> **Task details**: Could you write out each entry exactly as it reads?

Extracted page text data
--------

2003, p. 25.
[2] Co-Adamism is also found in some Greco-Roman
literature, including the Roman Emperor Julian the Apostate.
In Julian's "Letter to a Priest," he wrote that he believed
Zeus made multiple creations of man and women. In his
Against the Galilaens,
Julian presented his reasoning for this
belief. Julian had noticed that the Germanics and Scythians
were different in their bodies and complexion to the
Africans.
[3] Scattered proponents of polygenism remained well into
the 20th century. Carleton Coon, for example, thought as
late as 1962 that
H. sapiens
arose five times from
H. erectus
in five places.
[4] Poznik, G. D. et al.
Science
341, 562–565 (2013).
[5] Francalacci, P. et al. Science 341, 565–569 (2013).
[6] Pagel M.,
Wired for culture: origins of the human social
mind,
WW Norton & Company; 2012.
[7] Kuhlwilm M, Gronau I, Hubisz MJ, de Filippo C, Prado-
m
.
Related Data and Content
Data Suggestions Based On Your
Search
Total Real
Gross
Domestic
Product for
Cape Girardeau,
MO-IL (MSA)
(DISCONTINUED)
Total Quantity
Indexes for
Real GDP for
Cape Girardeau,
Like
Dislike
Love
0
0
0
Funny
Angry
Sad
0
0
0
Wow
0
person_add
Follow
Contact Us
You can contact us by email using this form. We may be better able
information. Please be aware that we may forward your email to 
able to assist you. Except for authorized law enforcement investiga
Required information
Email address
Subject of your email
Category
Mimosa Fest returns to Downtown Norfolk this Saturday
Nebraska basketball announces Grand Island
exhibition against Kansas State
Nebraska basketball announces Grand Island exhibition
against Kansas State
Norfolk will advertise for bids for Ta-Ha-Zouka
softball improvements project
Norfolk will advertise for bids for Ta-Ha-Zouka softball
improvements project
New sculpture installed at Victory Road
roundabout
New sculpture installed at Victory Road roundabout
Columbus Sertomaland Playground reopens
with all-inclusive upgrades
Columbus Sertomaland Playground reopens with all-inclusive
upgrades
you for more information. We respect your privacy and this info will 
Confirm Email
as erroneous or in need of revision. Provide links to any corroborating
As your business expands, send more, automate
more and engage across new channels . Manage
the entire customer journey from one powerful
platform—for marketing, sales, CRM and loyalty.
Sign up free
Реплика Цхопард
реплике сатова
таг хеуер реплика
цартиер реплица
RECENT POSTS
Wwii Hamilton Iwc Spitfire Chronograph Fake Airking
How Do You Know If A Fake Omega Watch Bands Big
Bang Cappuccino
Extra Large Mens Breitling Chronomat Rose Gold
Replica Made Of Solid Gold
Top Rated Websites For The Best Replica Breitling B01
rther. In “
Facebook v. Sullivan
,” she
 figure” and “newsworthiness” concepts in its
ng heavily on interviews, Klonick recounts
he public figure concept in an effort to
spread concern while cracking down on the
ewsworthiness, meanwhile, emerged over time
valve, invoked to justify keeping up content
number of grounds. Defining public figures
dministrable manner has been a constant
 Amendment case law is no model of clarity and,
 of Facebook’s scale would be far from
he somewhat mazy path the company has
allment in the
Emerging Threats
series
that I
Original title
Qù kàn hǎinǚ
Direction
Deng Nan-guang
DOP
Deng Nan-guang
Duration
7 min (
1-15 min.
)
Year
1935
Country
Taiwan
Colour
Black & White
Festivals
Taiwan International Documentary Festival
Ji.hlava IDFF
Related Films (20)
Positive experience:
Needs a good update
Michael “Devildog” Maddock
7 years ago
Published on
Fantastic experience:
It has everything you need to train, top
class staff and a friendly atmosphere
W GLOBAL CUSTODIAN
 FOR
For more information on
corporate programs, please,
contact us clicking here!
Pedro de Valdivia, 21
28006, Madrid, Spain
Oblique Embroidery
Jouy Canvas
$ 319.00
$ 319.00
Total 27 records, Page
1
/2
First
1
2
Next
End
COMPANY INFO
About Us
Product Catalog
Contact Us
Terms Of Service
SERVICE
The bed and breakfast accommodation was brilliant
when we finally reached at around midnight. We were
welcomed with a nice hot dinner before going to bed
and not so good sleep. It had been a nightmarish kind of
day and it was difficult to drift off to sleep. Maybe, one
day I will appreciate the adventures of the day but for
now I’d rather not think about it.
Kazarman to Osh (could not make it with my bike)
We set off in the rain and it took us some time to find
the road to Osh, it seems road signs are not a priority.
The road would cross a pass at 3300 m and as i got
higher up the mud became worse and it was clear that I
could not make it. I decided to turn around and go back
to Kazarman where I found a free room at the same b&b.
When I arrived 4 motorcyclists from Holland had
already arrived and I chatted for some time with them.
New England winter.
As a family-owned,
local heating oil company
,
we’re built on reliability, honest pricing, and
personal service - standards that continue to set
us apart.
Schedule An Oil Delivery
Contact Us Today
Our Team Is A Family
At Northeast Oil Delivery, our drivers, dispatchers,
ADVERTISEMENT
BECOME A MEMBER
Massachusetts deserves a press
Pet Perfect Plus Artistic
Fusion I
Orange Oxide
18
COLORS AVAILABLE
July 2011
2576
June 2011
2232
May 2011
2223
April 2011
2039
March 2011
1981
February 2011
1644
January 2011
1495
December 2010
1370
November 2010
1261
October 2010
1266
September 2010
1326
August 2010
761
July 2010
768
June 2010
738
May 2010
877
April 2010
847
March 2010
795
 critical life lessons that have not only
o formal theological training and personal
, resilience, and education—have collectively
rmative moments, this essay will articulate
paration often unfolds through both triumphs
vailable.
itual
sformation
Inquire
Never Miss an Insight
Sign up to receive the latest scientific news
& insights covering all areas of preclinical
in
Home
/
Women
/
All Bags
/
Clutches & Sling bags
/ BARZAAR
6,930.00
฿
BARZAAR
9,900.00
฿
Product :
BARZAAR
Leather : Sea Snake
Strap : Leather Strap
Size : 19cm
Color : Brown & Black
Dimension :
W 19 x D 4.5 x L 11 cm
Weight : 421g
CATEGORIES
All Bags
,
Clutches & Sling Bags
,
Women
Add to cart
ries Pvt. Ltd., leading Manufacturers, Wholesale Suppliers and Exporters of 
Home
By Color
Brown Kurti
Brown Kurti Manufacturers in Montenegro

--------

> **Exercise answer**:
2003, p. 25.
[2] Co-Adamism is also found in some Greco-Roman
literature, including the Roman Emperor Julian the Apostate.
In Julian's "Letter to a Priest," he wrote that he believed
Zeus made multiple creations of man and women. In his
Against the Galilaens,
Julian presented his reasoning for this
belief. Julian had noticed that the Germanics and Scythians
were different in their bodies and complexion to the
Africans.
[3] Scattered proponents of polygenism remained well into
the 20th century. Carleton Coon, for example, thought as
late as 1962 that
H. sapiens
arose five times from
H. erectus
in five places.
[4] Poznik, G. D. et al.
Science
341, 562–565 (2013).
[5] Francalacci, P. et al. Science 341, 565–569 (2013).
[6] Pagel M.,
Wired for culture: origins of the human social
mind,
WW Norton & Company; 2012.
[7] Kuhlwilm M, Gronau I, Hubisz MJ, de Filippo C, Prado-
m
.
Related Data and Content
Data Suggestions Based On Your
Search
Total Real
Gross
Domestic
Product for
Cape Girardeau,
MO-IL (MSA)
(DISCONTINUED)
Total Quantity
Indexes for
Real GDP for
Cape Girardeau,
Like
Dislike
Love
0
0
0
Funny
Angry
Sad
0
0
0
Wow
0
person_add
Follow
Contact Us
You can contact us by email using this form. We may be better able
information. Please be aware that we may forward your email to 
able to assist you. Except for authorized law enforcement investiga
Required information
Email address
Subject of your email
Category
Mimosa Fest returns to Downtown Norfolk this Saturday
Nebraska basketball announces Grand Island
exhibition against Kansas State
Nebraska basketball announces Grand Island exhibition
against Kansas State
Norfolk will advertise for bids for Ta-Ha-Zouka
softball improvements project
Norfolk will advertise for bids for Ta-Ha-Zouka softball
improvements project
New sculpture installed at Victory Road
roundabout
New sculpture installed at Victory Road roundabout
Columbus Sertomaland Playground reopens
with all-inclusive upgrades
Columbus Sertomaland Playground reopens with all-inclusive
upgrades
you for more information. We respect your privacy and this info will 
Confirm Email
as erroneous or in need of revision. Provide links to any corroborating
As your business expands, send more, automate
more and engage across new channels . Manage
the entire customer journey from one powerful
platform—for marketing, sales, CRM and loyalty.
Sign up free
Реплика Цхопард
реплике сатова
таг хеуер реплика
цартиер реплица
RECENT POSTS
Wwii Hamilton Iwc Spitfire Chronograph Fake Airking
How Do You Know If A Fake Omega Watch Bands Big
Bang Cappuccino
Extra Large Mens Breitling Chronomat Rose Gold
Replica Made Of Solid Gold
Top Rated Websites For The Best Replica Breitling B01
rther. In “
Facebook v. Sullivan
,” she
 figure” and “newsworthiness” concepts in its
ng heavily on interviews, Klonick recounts
he public figure concept in an effort to
spread concern while cracking down on the
ewsworthiness, meanwhile, emerged over time
valve, invoked to justify keeping up content
number of grounds. Defining public figures
dministrable manner has been a constant
 Amendment case law is no model of clarity and,
 of Facebook’s scale would be far from
he somewhat mazy path the company has
allment in the
Emerging Threats
series
that I
Original title
Qù kàn hǎinǚ
Direction
Deng Nan-guang
DOP
Deng Nan-guang
Duration
7 min (
1-15 min.
)
Year
1935
Country
Taiwan
Colour
Black & White
Festivals
Taiwan International Documentary Festival
Ji.hlava IDFF
Related Films (20)
Positive experience:
Needs a good update
Michael “Devildog” Maddock
7 years ago
Published on
Fantastic experience:
It has everything you need to train, top
class staff and a friendly atmosphere
W GLOBAL CUSTODIAN
 FOR
For more information on
corporate programs, please,
contact us clicking here!
Pedro de Valdivia, 21
28006, Madrid, Spain
Oblique Embroidery
Jouy Canvas
$ 319.00
$ 319.00
Total 27 records, Page
1
/2
First
1
2
Next
End
COMPANY INFO
About Us
Product Catalog
Contact Us
Terms Of Service
SERVICE
The bed and breakfast accommodation was brilliant
when we finally reached at around midnight. We were
welcomed with a nice hot dinner before going to bed
and not so good sleep. It had been a nightmarish kind of
day and it was difficult to drift off to sleep. Maybe, one
day I will appreciate the adventures of the day but for
now I’d rather not think about it.
Kazarman to Osh (could not make it with my bike)
We set off in the rain and it took us some time to find
the road to Osh, it seems road signs are not a priority.
The road would cross a pass at 3300 m and as i got
higher up the mud became worse and it was clear that I
could not make it. I decided to turn around and go back
to Kazarman where I found a free room at the same b&b.
When I arrived 4 motorcyclists from Holland had
already arrived and I chatted for some time with them.
New England winter.
As a family-owned,
local heating oil company
,
we’re built on reliability, honest pricing, and
personal service - standards that continue to set
us apart.
Schedule An Oil Delivery
Contact Us Today
Our Team Is A Family
At Northeast Oil Delivery, our drivers, dispatchers,
ADVERTISEMENT
BECOME A MEMBER
Massachusetts deserves a press
Pet Perfect Plus Artistic
Fusion I
Orange Oxide
18
COLORS AVAILABLE
July 2011
2576
June 2011
2232
May 2011
2223
April 2011
2039
March 2011
1981
February 2011
1644
January 2011
1495
December 2010
1370
November 2010
1261
October 2010
1266
September 2010
1326
August 2010
761
July 2010
768
June 2010
738
May 2010
877
April 2010
847
March 2010
795
 critical life lessons that have not only
o formal theological training and personal
, resilience, and education—have collectively
rmative moments, this essay will articulate
paration often unfolds through both triumphs
vailable.
itual
sformation
Inquire
Never Miss an Insight
Sign up to receive the latest scientific news
& insights covering all areas of preclinical
in
Home
/
Women
/
All Bags
/
Clutches & Sling bags
/ BARZAAR
6,930.00
฿
BARZAAR
9,900.00
฿
Product :
BARZAAR
Leather : Sea Snake
Strap : Leather Strap
Size : 19cm
Color : Brown & Black
Dimension :
W 19 x D 4.5 x L 11 cm
Weight : 421g
CATEGORIES
All Bags
,
Clutches & Sling Bags
,
Women
Add to cart
ries Pvt. Ltd., leading Manufacturers, Wholesale Suppliers and Exporters of 
Home
By Color
Brown Kurti
Brown Kurti Manufacturers in Montenegro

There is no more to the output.